I continued my way forward stripping the decks of hardware, now with the cabin top. 


Next, I removed the chainplates and their deck covers.  Many of the bolts snapped during removal, and all the bolts were in deteriorated condition.  The bronze chainplates themselves were in marginal condition as well and would require replacement.

The chainplate knees--plywood bases fiberglassed to the hull--appeared to be generally sound within when probed through the bolt holes.






The starboard mid (upper) chainplate was oddly bent above the top bolt hole, and this, along with evidence that the knee itself had been repaired or reinforced, suggested some undue stresses at one time or another.

Meanwhile, I also removed the aluminum mast step.



I removed the aluminum ports and the old head.  Later I'd remove and patch the head's through hull locations as well.




Through a small access port at the foredeck, I could remove the bow chocks; the mooring cleat a bit aft was inaccessible from beneath at this stage.  The expanding foam visible through this inspection port was OK in appearance.  I'd remove the stem casting later.


This left, for now, just the bow mooring cleat and the various hardware on the stern deck in place and inaccessible for removal with existing access points.

Next I turned to the cockpit benches.  By removing only a few screws--at each end of each plank, plus two screws securing the vertical supports to the cockpit sole--I could pull out the bench and support assemblies whole, which was much more convenient and would allow final disassembly on the bench for refinishing or rebuilding as needed.



I also hoped to remove the slatted cockpit sole intact and in one piece, which would be most efficient and also allow easier rebuilding of the transverse supports.  The forward three support beams were tabbed to the hull, though in the typical way this tabbing was light and easily removed by hand.  In addition, there were five screws sort of securing the forwardmost beam to the main cabin bulkhead.    The outermost teak plank on each side was already loose, as the wood to which they'd been screwed was either rotted or nonexistent, and removing these exposed the tops of the tabbing and support beams on each side.




Once I'd released the bulkhead screws, and removed the tabbing from the rotting cross beams (though the aftermost beams were the worst), it was no problem to pull out the sole in one piece.

Once I'd removed the sole, I removed a lousy divider from the aft part of the bilge, and swept up the debris.  Later, I stepped on the intake seacock for the head, and discovered the valve was loose, so I could easily unscrew it from the through hull stem.

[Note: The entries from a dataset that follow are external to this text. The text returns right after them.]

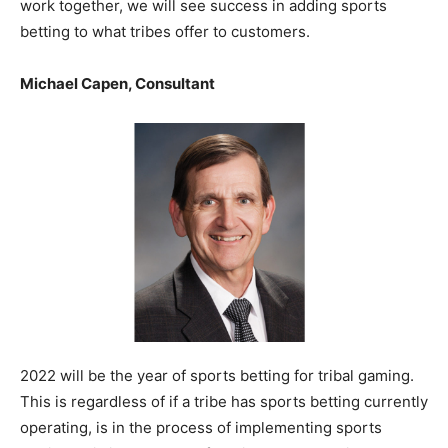
work together, we will see success in adding sports
betting to what tribes offer to customers.
Michael Capen, Consultant
2022 will be the year of sports betting for tribal gaming.
This is regardless of if a tribe has sports betting currently
operating, is in the process of implementing sports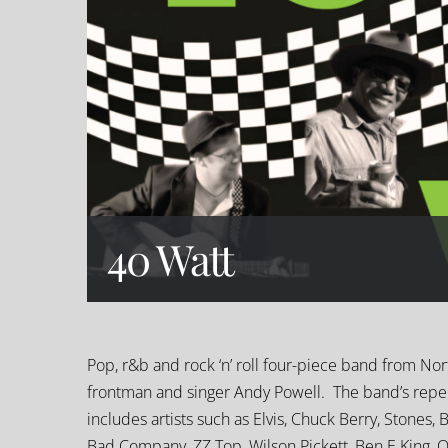
40 Watt
Pop, r&b and rock ‘n’ roll four-piece band from No
frontman and singer Andy Powell. The band’s repert
includes artists such as Elvis, Chuck Berry, Stones, 
Bad Company, ZZ Top, Wilson Pickett, Ben E King, 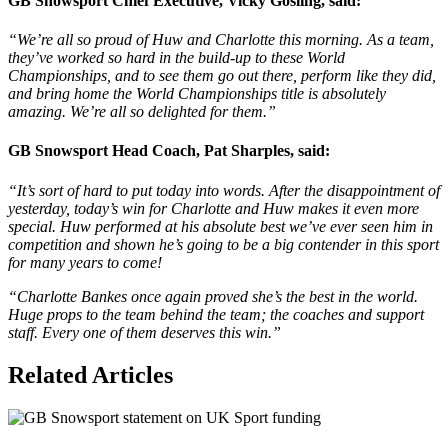
GB Snowsport Chief Executive, Vicky Gosling, said:
“We’re all so proud of Huw and Charlotte this morning. As a team,
they’ve worked so hard in the build-up to these World
Championships, and to see them go out there, perform like they did,
and bring home the World Championships title is absolutely
amazing. We’re all so delighted for them.”
GB Snowsport Head Coach, Pat Sharples, said:
“It’s sort of hard to put today into words. After the disappointment of
yesterday, today’s win for Charlotte and Huw makes it even more
special. Huw performed at his absolute best we’ve ever seen him in
competition and shown he’s going to be a big contender in this sport
for many years to come!
“Charlotte Bankes once again proved she’s the best in the world.
Huge props to the team behind the team; the coaches and support
staff. Every one of them deserves this win.”
Related Articles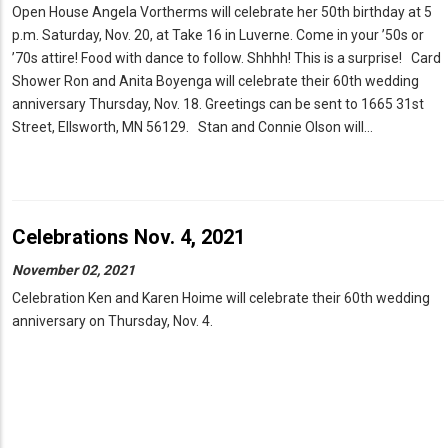
Open House Angela Vortherms will celebrate her 50th birthday at 5
p.m. Saturday, Nov. 20, at Take 16 in Luverne. Come in your ’50s or
’70s attire! Food with dance to follow. Shhhh! This is a surprise! Card
Shower Ron and Anita Boyenga will celebrate their 60th wedding
anniversary Thursday, Nov. 18. Greetings can be sent to 1665 31st
Street, Ellsworth, MN 56129. Stan and Connie Olson will…
Celebrations Nov. 4, 2021
November 02, 2021
Celebration Ken and Karen Hoime will celebrate their 60th wedding
anniversary on Thursday, Nov. 4.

With the cockpit out of the way, I could better inspect the main bulkhead.  Both the port and starboard sides featured water damage at the lower extremes, but particularly the port side, where my awl sank into the wood deeply over a fairly wide area.  In addition, the cosmetic veneer was in poor condition and unlikely to be salvaged successfully anywhere.  Probably replacing this bulkhead with new material would end up being the best course of action.



The limber at the center of the small bulkhead at the aft end of the cockpit featured some rot around its edges, but could probably be cleaned up and stabilized.

The forward bulkhead and the berth support structures in the cabin, while in poor cosmetic condition, appeared to be structurally sound.  The condition of the flotation foam within these areas was not determined yet.  The cabin sole also appeared generally sound, though the fiberglass covering the platform where the head had been installed was debonded from its plywood substrate.